Tout cela est bien beau, mais on pourra me rétorquer, si l’on est un poil cynique, que personne n’a spécialement envie d’entendre les élucubrations mélodramatiques à souhait d’un romantique patenté pas loin d’être cinglé. Or, c’est là où tout le savoir-faire pop de Marianas Trench brille, ne nous laissant aucunement confronté à l’ennui : même en passant des 57 minutes d’Astoria à un format compact de seulement 40 minutes, le groupe a réussi à construire une expérience convaincante sur la durée, remplie d’instants mémorables. “Only the Lonely Survive” réinvestit les guitares triomphantes du U2 de “Where the Streets Have No Name” sans pâlir de la comparaison. “Echoes of You” mêle avec brio élégance orchestrale, puissance percussive et production électronique explosive. “Don’t Miss Me?” et “The Death of Me” s’adaptent à la tendance des samples vocaux modifiés, sans que cela ne paraisse hors de propos ou trop convenu. “Your Ghost” bénéficie de l’énergie propulsive d’une ligne de guitare à la simplicité pourtant enfantine. La ballade “Glimmer” brille par sa clarté mélodique, tandis que “Wish You Were Here” revient aux fondamentaux déjà éprouvés d’Ever After et Astoria. Enfin, “The Killing Kind” multiplie les ruptures de tons, passant d’un crescendo tendu marqué par des cordes et des cuivres inquiétants à des éclats de guitare purement jouissifs.

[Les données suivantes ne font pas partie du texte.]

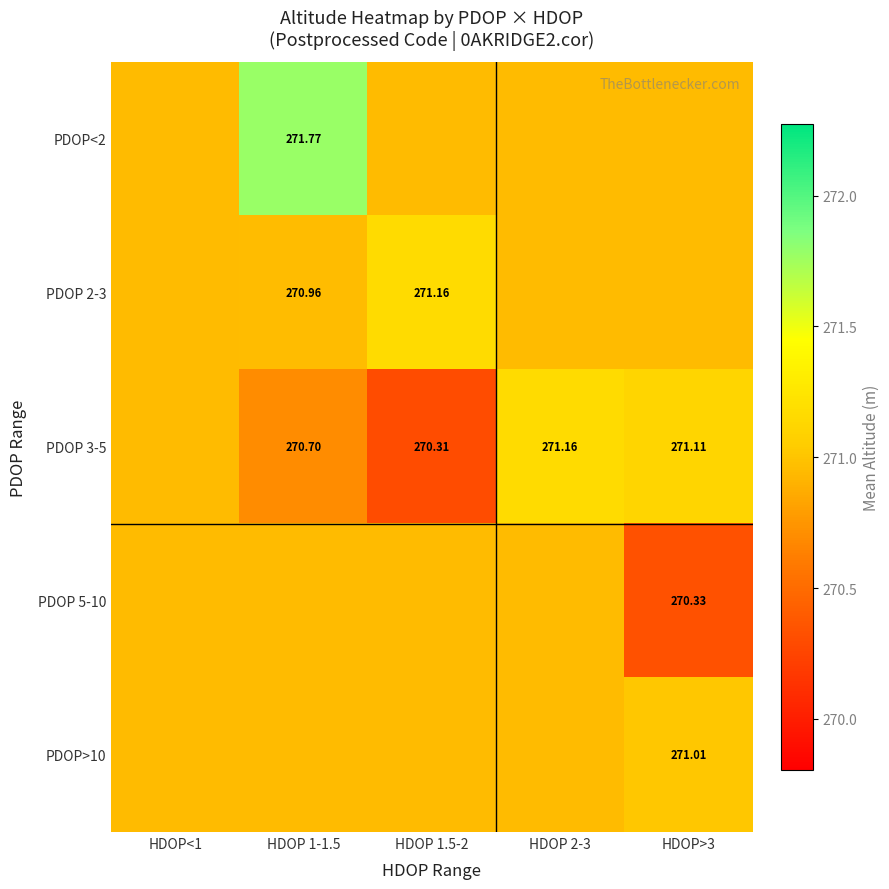

At which category is the sum across all series the highest?

HDOP 1-1.5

L’album est tenu dans son ensemble – cela va de soi – par la performance d’un Ramsay toujours plus expressif, même si l’on pourra regretter l’utilisation parfois audible du correcteur de ton. Pour ma part, je ne parviens pas à me lasser de sa flamboyance et de ses excès paradoxalement irrésistibles, parfaitement représentatifs du charme et de la valeur de la musique du groupe dans son ensemble. Refusant le minimalisme assombri d’une bonne partie de la pop actuelle, et investissant les effets vocaux et la production électronique d’autres de leurs pairs sans perdre de vue la mélodie, Marianas Trench parvient à garder un équilibre admirable. Certes, on souhaiterait entendre plus souvent le groupe se frotter à des saveurs instrumentales aussi singulières que celles d’“Echoes of You” et de “The Killing Kind”, mais cela n’enlève rien à la qualité de ses chansons pop moins élaborées. Le groupe n’est ni cynique, ni opportuniste, et je ne peux que leur souhaiter de garder ce cap, en espérant voir leur succès se renouveler. Les porteurs de traditions ancestrales aussi bénéfiques pour le monde que celle de la pop de qualité méritent d’être suivis et écoutés : « Melodrama forever », à bon entendeur…
Illustration : Pochette de l’album Phantoms (2019) de Marianas Trench, distribué par 604 Records Inc.